While working on other stories, Joseph decided to focus on sex trafficking–with an emphasis on child prostitution–canvassing court records, filing public records request with Las Vegas Metro and logging in arrests. As someone who over the years has done a fair amount of journalistic investigative reporting, I can tell you that process can take time and often leads nowhere. Joseph was onto a big, sensitive topic, and budget-conscious editors can get impatient and unpleasant.

After more than a year, Joseph hadn’t produced a major piece on the subject. Joseph writes he was asked at one point by his boss for a story about where prostitutes in general were being arrested on the Strip. Joseph thought that by itself was a bad idea; his sources had warned that the venue of the arrest meant nothing, as the prostitute frequently worked elsewhere but cops waited to make the arrest at a different location. However, under pressure to produce something, Joseph analyzed his spreadsheets and discovered that the top hotel location where prostitutes had been arrested was … the Venetian, owned by Sheldon Adelson.

Joseph says that he explained all this in a memo to his bosses. “I heard nothing more about it,” Joseph writes, “other than an offhand comment from the new managing editor, who remarked to me in a meeting that the worst place for prostitution on The Strip was owned by our employer.” (In a response included as a footnote, the new ME, who is unnamed, denied saying or thinking any such thought.)

My own view here is that if Joseph, as he writes, didn’t think this was a story, it’s not clear why this might be an example of “how self-interest corrupts news organizations.”

In any event, Joseph said that under pressure he eventually turned in the draft of a story about juvenile sex trafficking. “It had a lot of holes,” he writes, “but I thought it showed a nuanced understanding of the issue and portrayed the unjust treatment juvenile sex trafficking victims face in Clark County’s justice system.”

Joseph said he heard “radio silence” about the draft. But on one day in April 2019–a week after his unrelated investigation into the inept Nevada Secretary of State’s Office won a big regional journalism award– he was called to the editor’s office and fired.
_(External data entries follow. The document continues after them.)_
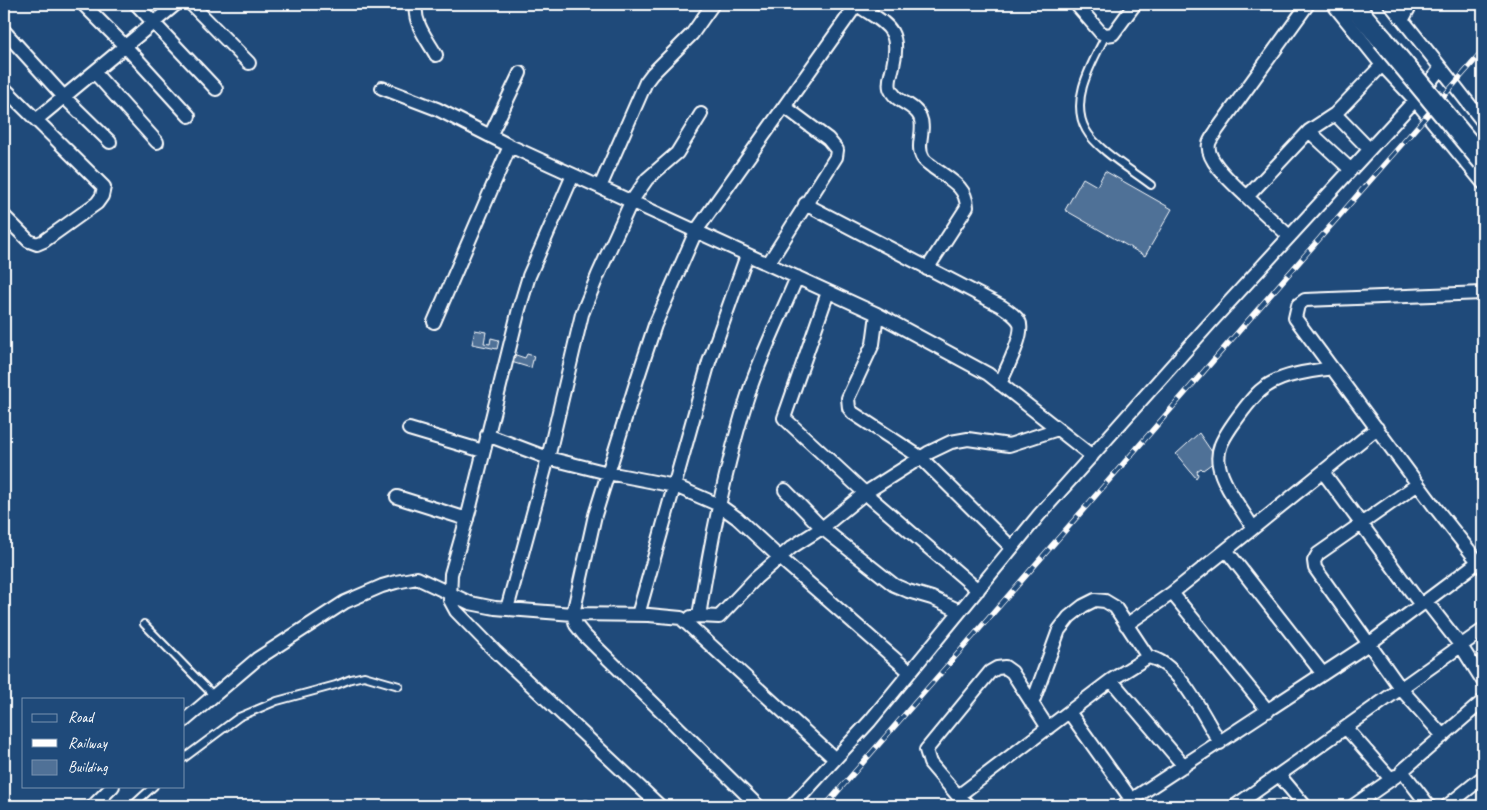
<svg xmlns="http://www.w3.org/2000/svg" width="1487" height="810" font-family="Caveat,sans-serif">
	<rect width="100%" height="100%" fill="#1f4a7a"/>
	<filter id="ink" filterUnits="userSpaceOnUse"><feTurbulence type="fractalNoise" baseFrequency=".02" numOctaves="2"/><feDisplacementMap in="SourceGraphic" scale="10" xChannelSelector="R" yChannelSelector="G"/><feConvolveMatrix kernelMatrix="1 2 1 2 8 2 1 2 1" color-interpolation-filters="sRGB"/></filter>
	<g filter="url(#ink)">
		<!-- building -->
		<path fill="#507197" stroke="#fff" d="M1105,171L1172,209L1145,256L1065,210L1083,178L1097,186Z
			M475,330L486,332L484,343L490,344L491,338L499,340L497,349L472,344Z
			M510,353L525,358L527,354L534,356L531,368L508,361Z
			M1199,433L1214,455L1211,457L1214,462L1203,470L1201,468L1197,471L1198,475L1196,478L1176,454Z"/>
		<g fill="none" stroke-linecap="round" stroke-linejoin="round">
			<!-- service casing -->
			<g stroke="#fff" stroke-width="10">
				<path id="service" d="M1106,35C1092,63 1069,100 1086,130C1096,149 1133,171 1151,185
					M144,624L213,695
					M184,758L239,717L277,701L336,685L351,679L364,676L399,686
					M586,804L588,806
					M132,806L154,786"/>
			</g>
			<!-- minor casing -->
			<g stroke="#fff" stroke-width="16">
				<path id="minor" d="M83,4L126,47L189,116
					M136,4L216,89
					M191,4L249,63
					M416,4C413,23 427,39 436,55
					M856,4C884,24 902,26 893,66C892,72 888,81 890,88C895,103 914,103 920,117C926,130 915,145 923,158C925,162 931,165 934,168C950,180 966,186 967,207L927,269
					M1076,4L1101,33L1106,35L1113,34L1135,4
					M1333,4L1382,65L1415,100L1483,183
					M1403,19L1411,4
					M4,31L64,97L110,142
					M1441,68L1483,122
					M94,72L157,142
					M4,88L104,187L102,196L97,203L44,241L37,244L29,241L4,216
					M382,88L437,109L510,146
					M1335,114L1369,149
					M36,120L176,4
					M1309,131L1350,169
					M490,136L520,73
					M573,175L529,276L519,309L469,511L451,574L450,600L456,611L495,651L660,806
					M600,187L646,82L652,74L692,34L713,4
					M1247,197C1236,186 1205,161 1209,144C1210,139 1215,134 1217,130L1308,4
					M805,204L1001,306C1007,310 1014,314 1019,321C1026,333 1005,371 1000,384
					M1289,236L1247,197L1309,131L1335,114L1382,65
					M768,264L836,157L837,150L828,139L785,107
					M828,292L784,418L865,493L978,590
					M1483,293L1305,300L1298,305L1295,318L1434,506L1483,568
					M877,314L873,344L848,398L849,408L853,413L920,457L1012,548
					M434,322L510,146L877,314L988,374L1092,456
					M409,429L483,451
					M487,435L548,458L608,473L675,486L719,505L737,518L780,558L910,672
					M1323,472L1421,605
					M1418,484L1318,554L1314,561L1315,568L1401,689L1443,736
					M785,490L822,528L894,585L908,591L932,598L960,611
					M397,497L467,519
					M1253,528C1243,511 1222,484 1219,465C1216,450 1223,439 1231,427C1240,414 1249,401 1260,391C1279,374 1308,372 1332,368
					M1226,550L1172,593L1268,711
					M1426,601L1461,646L1483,681
					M507,609L548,458L582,314L598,275L631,202L647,179L677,153L701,114
					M638,615L709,362L747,255
					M699,616L719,617L756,578L792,547L822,528L865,493L928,453L951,442L968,439L1009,445L1058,429
					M691,617L699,616C711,539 726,461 751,386C764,349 782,313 797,277
					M1126,625L1172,593
					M1323,674L1226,550L1377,428
					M1111,680L1184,766
					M1032,704L1059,630L1069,617L1083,606L1095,600L1105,601L1115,607L1148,657
					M1069,712L1136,806
					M184,721L257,659L345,602L382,586L396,582L417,578L470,603L495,608L573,614L649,615L681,618L835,759
					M1346,728L1391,779
					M1279,775L1305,806
					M958,796L930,763L926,750L990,672L997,668L1005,667L1012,672L1048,728
					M93,806L113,786
					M758,806L584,635L576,625L573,614L595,515L637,380L655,325L696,231L857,4
					M792,806L870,721L1039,515L1211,322L1415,100L1441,68L1390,4
					M969,806L958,796L1111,680L1148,657C1179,662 1204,717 1220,743
					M1122,806L1370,643L1478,562
					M1235,806L1483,630
					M1353,806L1396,776
					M1429,806L1402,771L1483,701
					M1447,806L1483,777"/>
			</g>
			<!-- trunk casing -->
			<g stroke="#fff" stroke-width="24">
				<path id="trunk" d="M1352,4L1383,40"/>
			</g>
			<!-- service -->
			<use href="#service" stroke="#1f4a7a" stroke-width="6"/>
			<!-- minor -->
			<use href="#minor" stroke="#1f4a7a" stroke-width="12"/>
			<!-- trunk -->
			<use href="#trunk" stroke="#1f4a7a" stroke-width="20"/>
			<!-- rail casing -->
			<g stroke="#fff" stroke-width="5.5">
				<path id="rail" d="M825,806L1483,51"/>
			</g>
			<!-- rail -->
			<use href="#rail" stroke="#1f4a7a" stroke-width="4" stroke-dasharray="11" stroke-linecap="butt"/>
			<!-- trunk-bridge casing -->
			<g stroke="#fff" stroke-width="24" stroke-linecap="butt">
				<path id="trunk-bridge" d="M1383,40L1483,161"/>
			</g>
			<!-- trunk-bridge -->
			<use href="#trunk-bridge" stroke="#1f4a7a" stroke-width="20"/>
		</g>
	</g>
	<!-- margin -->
	<rect width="1487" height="810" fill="none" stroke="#1f4a7a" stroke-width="20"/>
	<rect x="10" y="10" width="1467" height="790" fill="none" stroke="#fff" stroke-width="2" filter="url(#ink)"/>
	<!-- legend -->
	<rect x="22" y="698" width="162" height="90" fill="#1f4a7a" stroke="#7992af"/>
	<rect x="32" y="714" width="25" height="8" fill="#1f4a7a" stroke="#7992af"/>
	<text x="68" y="722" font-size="15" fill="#ffffff">Road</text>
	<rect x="32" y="739" width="25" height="8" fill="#ffffff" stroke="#7992af"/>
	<text x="68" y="748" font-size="15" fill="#ffffff">Railway</text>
	<rect x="32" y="760" width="25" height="15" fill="#507197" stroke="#7992af"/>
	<text x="68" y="772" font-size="15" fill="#ffffff">Building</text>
</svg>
Joseph paraphrased the editor as saying he had no faith the sex trafficking project would ever be finished. (In a lengthy statement included as a footnote, the editor–also unidentified although everyone in Las Vegas knows his name–said the story was “unpublishable” and “unacceptable for a laundry list of reasons.”) Joseph says the RJ refused to allow him to take his accumulated work product for publication elsewhere. As a result, he writes he declined to sign a non-disparagement separation agreement with the RJ in exchange for two weeks’ pay.

Joseph declares that in the five years since his departure, the RJ  has not not done a big sex trafficking piece. In a response included in the footnotes, an unnamed editor basically concedes that point, but says the paper has published at last 200 stories about “sex trafficking and related arrests.” Perhaps inadvertently, this supports Joseph’s point about the scope of the problem in Las Vegas.

After his firing, Joseph, now 44, remained in Las Vegas. He writes that with a stay-at-home wife and a young child he eked out a living with a string of “unsatisfying gigs” outside journalism. He finally decided to write a book. Because he didn’t cover the long-running Mally Mall case–Mall wasn’t accused of child sex trafficking–the RJ “couldn’t stand in my way,” he writes, so that became a focus of Vegas Concierge. “The themes of his story were similar enough to what I was originally researching that I could still use it for my goal of humanizing sex trafficking victims.” Joseph says he re-interviewed all of his sources. This might explain what I see as the book’s somewhat disjointed nature.

The book has a bit of a call-to-action cant. Joseph includes a 15-page list of “Resources” for victims. He writes that sex trafficking is “an entrenched, complicated affliction in our society, more akin to domestic violence or drug addiction than to plantation slavery; it is grossly misunderstood and too often ignored. My hope is that this book will help to change that.”

A worthwhile goal. But Vegas Concierge also can be read as a case study of a bad journalistic marriage and divorce.